As I recall, TV was shown running on a PC XT, but could take advantage of the features of the 5170. It was text-mode (aside from a very rarely used graphics mode) and used PC-DOS/MS-DOS of the era (3.3 would probably be optimal). MDA, CGA, EGA should work. It was a bit of a letdown--think MS-DOS 4.0 MT.
Of course, a hard disk is necessary; I'm not even sure that a mouse is required.
 
I tried looking up if IBM did a VGA compliant upgrade to TopView but couldn't find one. TV should work in text mode even with the NuXT's SVGA mode but you might be the first to try. Be bold; be prepared to fail.

Note that TV is a challenge to use without a mouse. The keyboard commands are unusual and some keyboards don't send the correct signals. Pressing the Home provides the same result as a left click. This is different from any other PC software. Read the manual for more.

TV has very little memory to load multiple programs in. The results with DesqView were a lot better. According to reviews, Omniview was also better but that was purchased by MS so the TopView compatibility layer could be shoved into Windows.
 
Topview does not support PS/2 mice (it does not use DOS mode mouse drivers). Supposedlly there was an update to add support, but as far as I know it is not out there anywhere.
 
Originally. TV was a planned mainframe interface. IBM did show off some interesting graphical applications, sort of prototype multimedia projects, created in a later revision of the TV code never released to the public.

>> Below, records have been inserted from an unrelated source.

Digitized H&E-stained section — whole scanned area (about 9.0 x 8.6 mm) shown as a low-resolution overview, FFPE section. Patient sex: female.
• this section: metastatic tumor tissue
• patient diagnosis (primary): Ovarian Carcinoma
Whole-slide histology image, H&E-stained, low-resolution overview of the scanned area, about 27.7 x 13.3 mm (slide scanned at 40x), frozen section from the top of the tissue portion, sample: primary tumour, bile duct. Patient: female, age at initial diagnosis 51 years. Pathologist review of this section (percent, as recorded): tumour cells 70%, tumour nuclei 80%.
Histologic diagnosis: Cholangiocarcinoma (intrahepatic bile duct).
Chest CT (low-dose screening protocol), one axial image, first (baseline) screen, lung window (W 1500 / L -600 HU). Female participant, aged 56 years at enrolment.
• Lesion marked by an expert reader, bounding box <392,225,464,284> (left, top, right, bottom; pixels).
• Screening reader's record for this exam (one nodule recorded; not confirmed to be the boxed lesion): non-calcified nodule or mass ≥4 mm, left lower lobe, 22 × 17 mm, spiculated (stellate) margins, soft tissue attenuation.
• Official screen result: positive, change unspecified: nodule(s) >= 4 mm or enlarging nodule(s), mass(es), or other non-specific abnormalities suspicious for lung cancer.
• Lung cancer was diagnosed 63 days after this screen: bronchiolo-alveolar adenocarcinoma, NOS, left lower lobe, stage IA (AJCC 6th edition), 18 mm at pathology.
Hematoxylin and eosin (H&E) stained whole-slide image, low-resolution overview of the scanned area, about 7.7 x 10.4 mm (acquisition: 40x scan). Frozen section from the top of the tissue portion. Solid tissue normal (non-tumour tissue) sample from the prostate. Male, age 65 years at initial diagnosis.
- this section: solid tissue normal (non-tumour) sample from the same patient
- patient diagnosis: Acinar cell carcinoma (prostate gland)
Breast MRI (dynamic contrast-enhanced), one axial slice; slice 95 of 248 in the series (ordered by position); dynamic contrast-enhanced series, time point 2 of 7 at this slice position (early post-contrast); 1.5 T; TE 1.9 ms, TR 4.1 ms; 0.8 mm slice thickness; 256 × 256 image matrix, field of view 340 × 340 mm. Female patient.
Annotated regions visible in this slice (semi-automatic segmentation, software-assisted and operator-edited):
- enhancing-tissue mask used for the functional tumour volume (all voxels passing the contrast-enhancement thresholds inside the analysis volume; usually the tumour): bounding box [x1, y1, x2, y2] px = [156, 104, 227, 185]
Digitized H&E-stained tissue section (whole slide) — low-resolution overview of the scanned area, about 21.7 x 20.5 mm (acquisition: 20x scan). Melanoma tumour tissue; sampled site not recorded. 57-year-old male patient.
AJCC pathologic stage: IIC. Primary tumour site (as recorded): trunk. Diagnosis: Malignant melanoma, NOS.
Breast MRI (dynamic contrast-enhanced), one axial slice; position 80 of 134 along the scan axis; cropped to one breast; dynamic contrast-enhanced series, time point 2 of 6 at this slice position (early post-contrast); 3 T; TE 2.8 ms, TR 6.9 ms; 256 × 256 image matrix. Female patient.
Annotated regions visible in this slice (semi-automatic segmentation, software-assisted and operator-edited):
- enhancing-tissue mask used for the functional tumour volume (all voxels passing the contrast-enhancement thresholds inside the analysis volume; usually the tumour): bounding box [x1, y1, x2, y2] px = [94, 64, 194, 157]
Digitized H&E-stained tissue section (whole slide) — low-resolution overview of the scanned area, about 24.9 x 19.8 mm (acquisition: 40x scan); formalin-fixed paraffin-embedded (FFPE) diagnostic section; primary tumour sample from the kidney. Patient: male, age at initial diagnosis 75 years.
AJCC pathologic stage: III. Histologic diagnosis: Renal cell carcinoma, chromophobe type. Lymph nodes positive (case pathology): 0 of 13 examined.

TV hit the same problem that the other multi-taskers that tried putting DOS applications in a window: not that many applications were useful in the smaller amount of screen space. Even fewer, considering the limited memory available without EMS support.

If you decide to develop applications for TV, I should point out that DesqView simplified the whole saving memory when conducting a context switch process. TV required apps to save manually their video state; DV did all that automatically.